True strength is found in our vulnerability.
Of course, that’s hard to imagine when you’ve been hurt by those closest to you or made to believe power over others is the only way to gain traction in this world. When we’ve been raised in chaos, neglect or abuse, it’s most certainly impossible to imagine being vulnerable to anyone.
How do you acheive vulnerability when your family pattern growing up had been to divulge your secrets just to win an argument when they got mad at you? What would it look like to be vulnerable as an adult when your childhood history had been a beating if you were truthful? Why bother being vulnerable, because you tried that as a child and still your needs were not met.

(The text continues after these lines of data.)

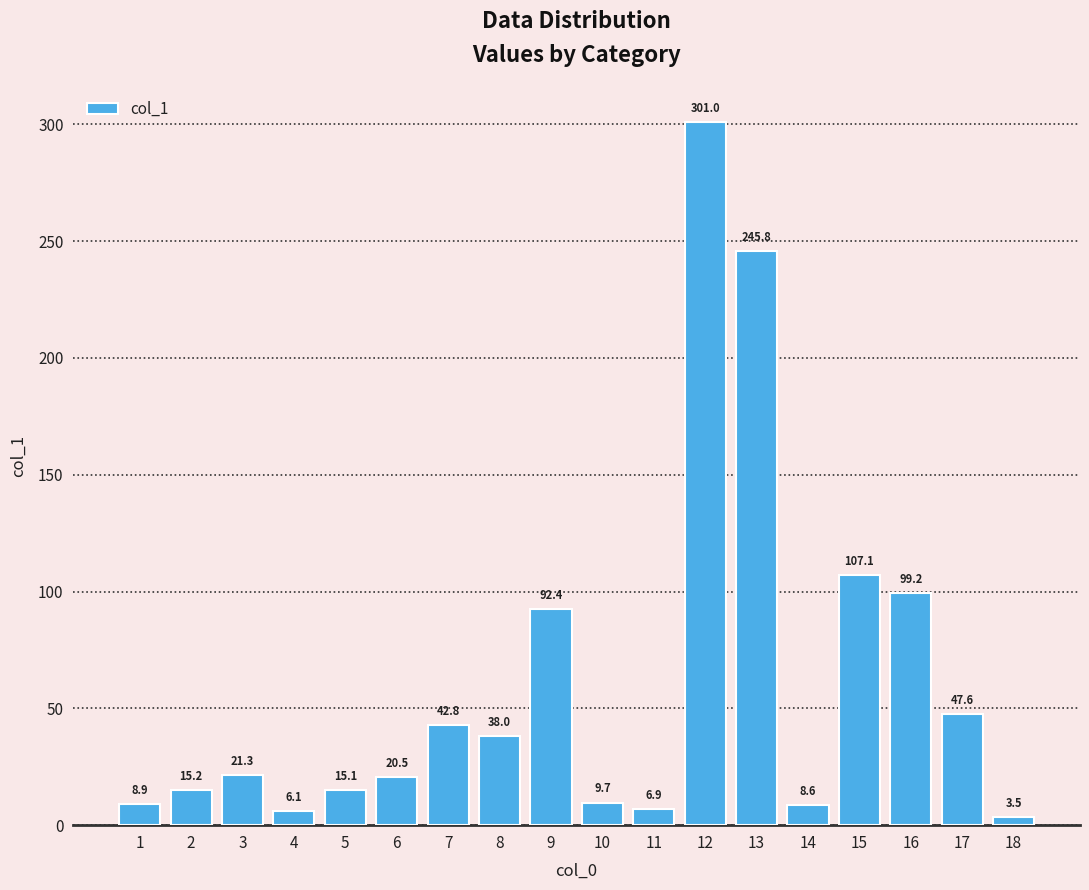

Reading left to right, list all the values displayed in this chart.

1=8.9	2=15.2	3=21.3	4=6.1	5=15.1	6=20.5	7=42.8	8=38.0	9=92.4	10=9.7	11=6.9	12=301.0	13=245.8	14=8.6	15=107.1	16=99.2	17=47.6	18=3.5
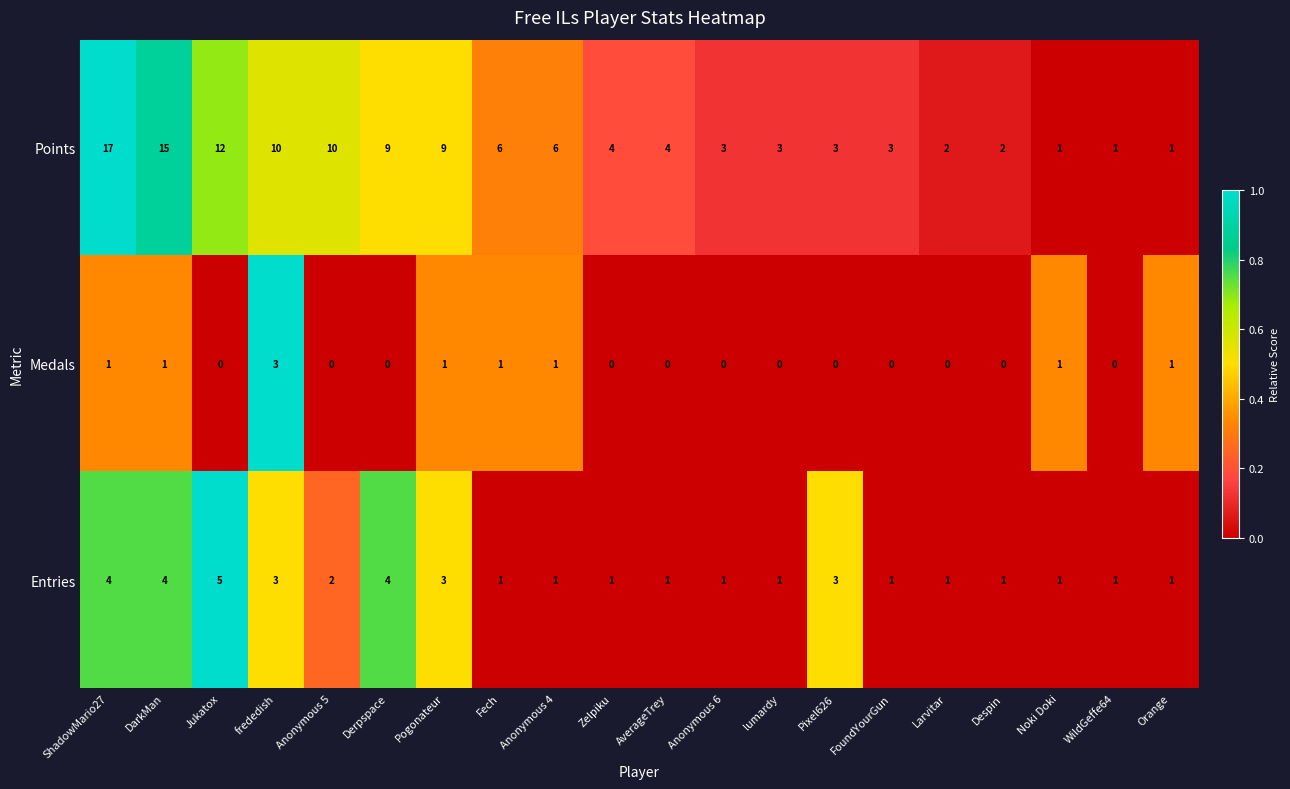

Which series changed the most between DarkMan and WildGeffe64?

Points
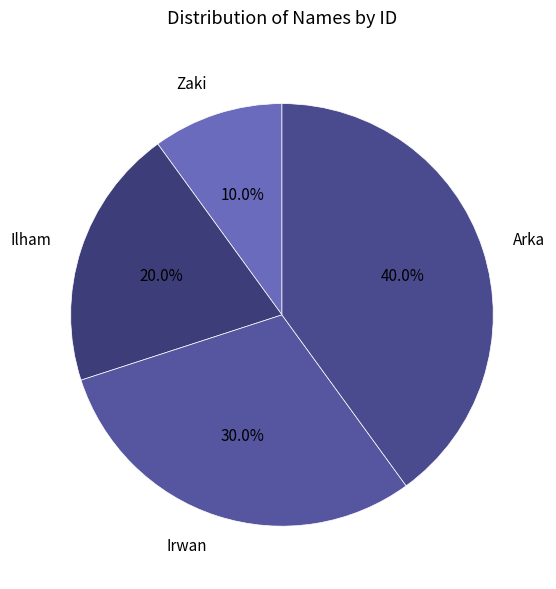

What percentage is the Zaki slice, to the nearest percent?

10%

Instead, you entered the adult world through a different way of being. You grabbed your weapon of anger, arrogance, addictions, compulsions, aggression, overachieving, under functioning, numbing out, depression, or anxiety. You clung to your strategy in whatever circumstance those defenses needed to work for you. You fought like hell to hold your ground. And now you’re tired. Your weapon of choice is battered. You’re exhausted. There must be a better way.

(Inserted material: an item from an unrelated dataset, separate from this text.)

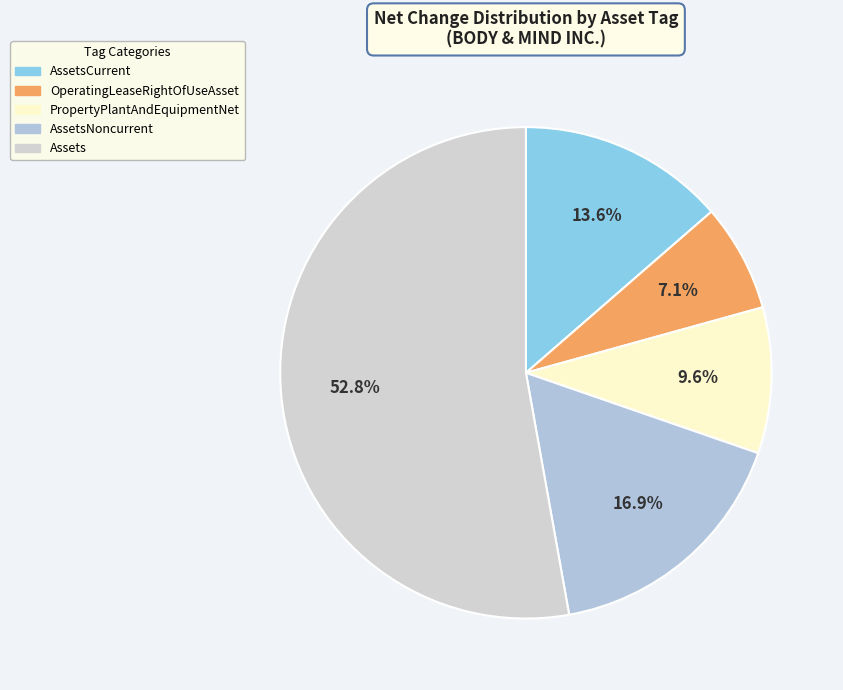

Is Assets the majority of the pie?

Yes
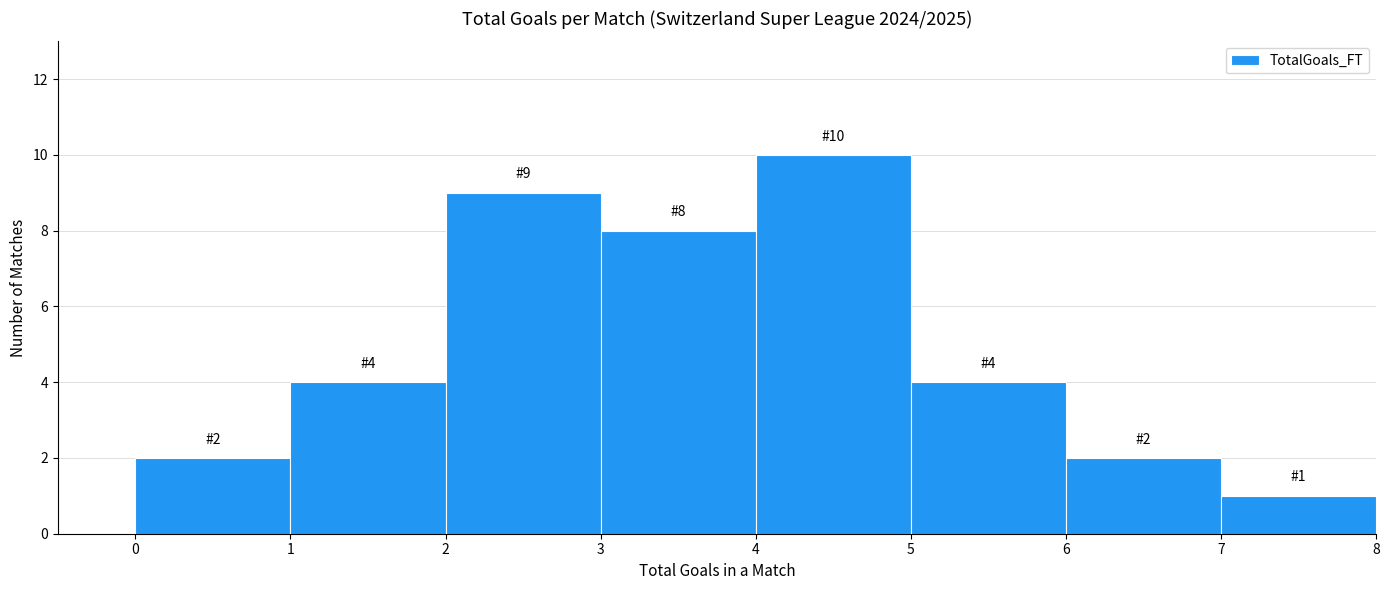

Over which range of the x-axis is the bar tallest?

4 to 5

There is and it starts with self compassion. Try this little exercise I use with my clients: Write down the three worst things you tell yourself about yourself. Write them in “I am” statements. Say them aloud. Now go up to someone you respect and turn those three statements into “You are” sentences and say them to that person. Can’t? Of course not. You would never be that mean to someone else. So why are we so mean to ourselves? If we’re not careful our inner dialogue can be horrific and not fit for human ears. It guts us of any self esteem and tramples our sense of identity.
It takes courage to make a change toward self compassion and this is the root of vulnerability. This is where your strength lies – in opening to yourself. In treating yourself with love and tenderness. No one will ever treat you better than you will treat yourself. No one is treating you any better than you are treating yourself at this point in time. So, how are you being treated? How are you treating yourself?

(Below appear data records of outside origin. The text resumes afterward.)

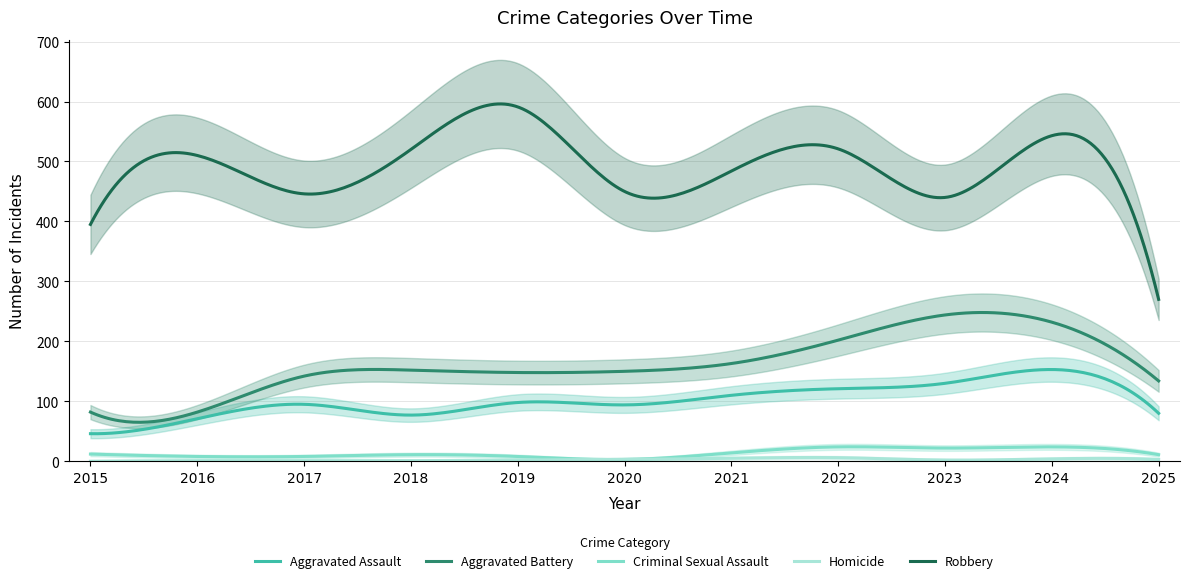

At which category does Aggravated Assault reach its first local peak?

2017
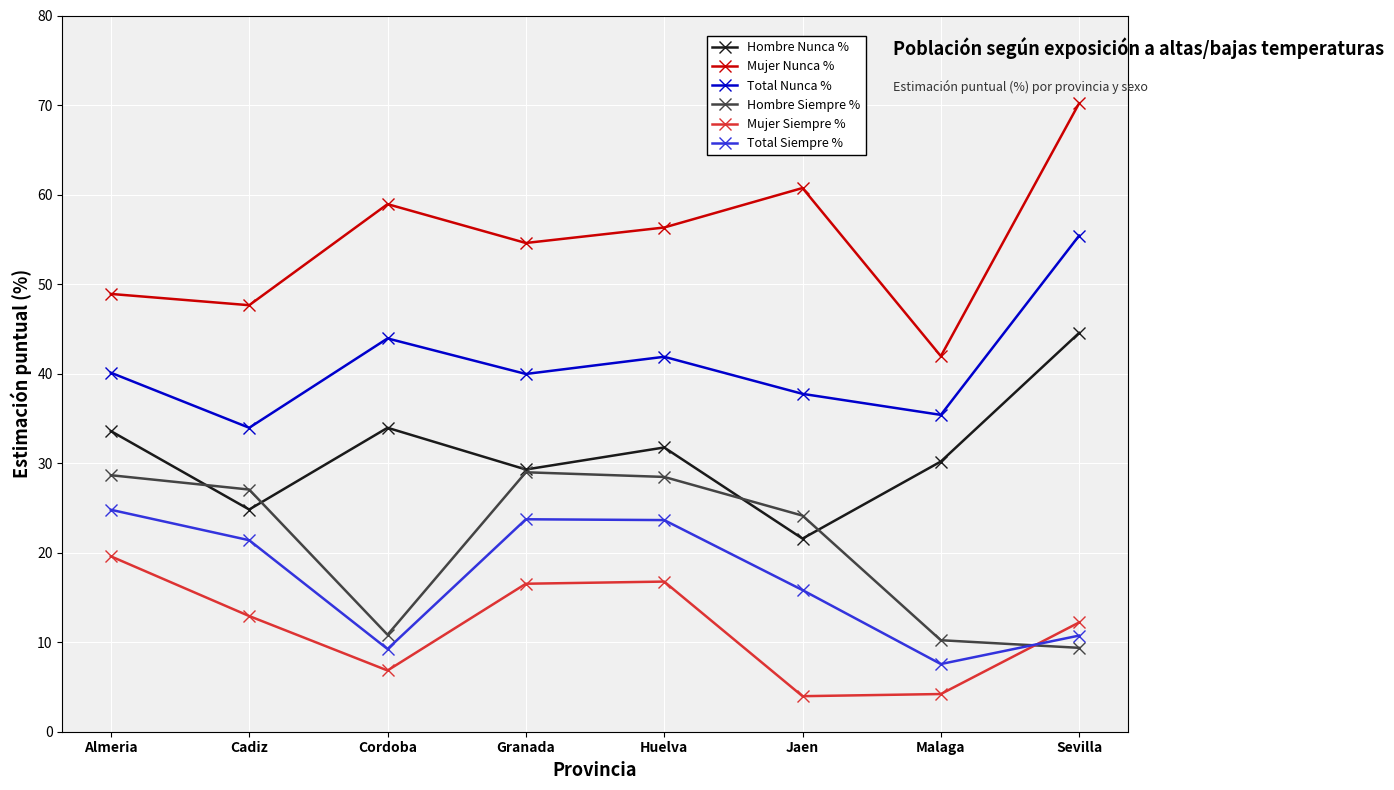

Rank the series by their maximum value, from lowest to highest.

Mujer Siempre %, Total Siempre %, Hombre Siempre %, Hombre Nunca %, Total Nunca %, Mujer Nunca %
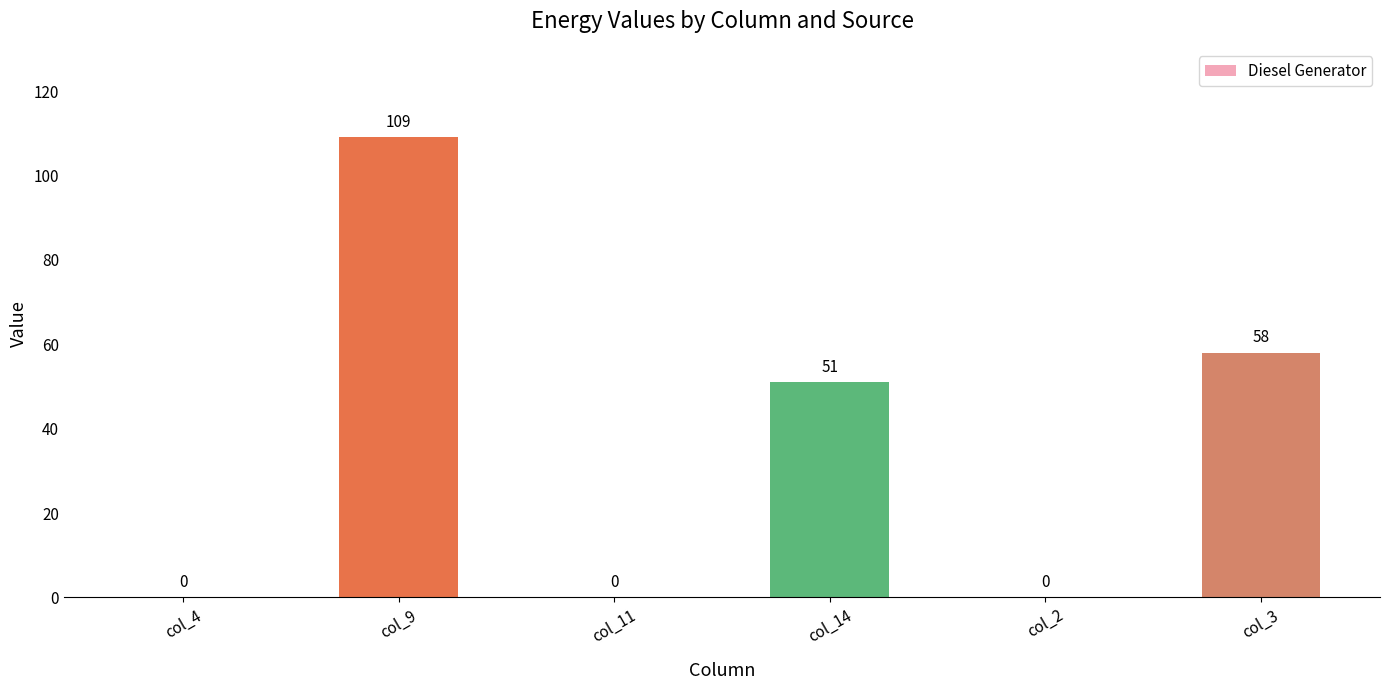

Which category has the highest value across all series?

col_9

Tara Brach writes in her book True Refuge: What if we could recognize our faults and look to see what is beyond them? What if we could see, with great tenderness, the painful unmet needs that have shaped our behaviors? For many of us, this process is the work of a lifetime, one that requires the active support of loved ones, therapists, spiritual teachers or healers. Yet it begins the moment that we are willing to look at ourselves through the eyes of compassion.
Opening our hearts to ourselves means we can drop our weapons. We can stop defending the invisible beast of self loathing. No battle is won until we can claim peace. Peace cannot be experienced until we surrender ourselves to the grace of self compassion.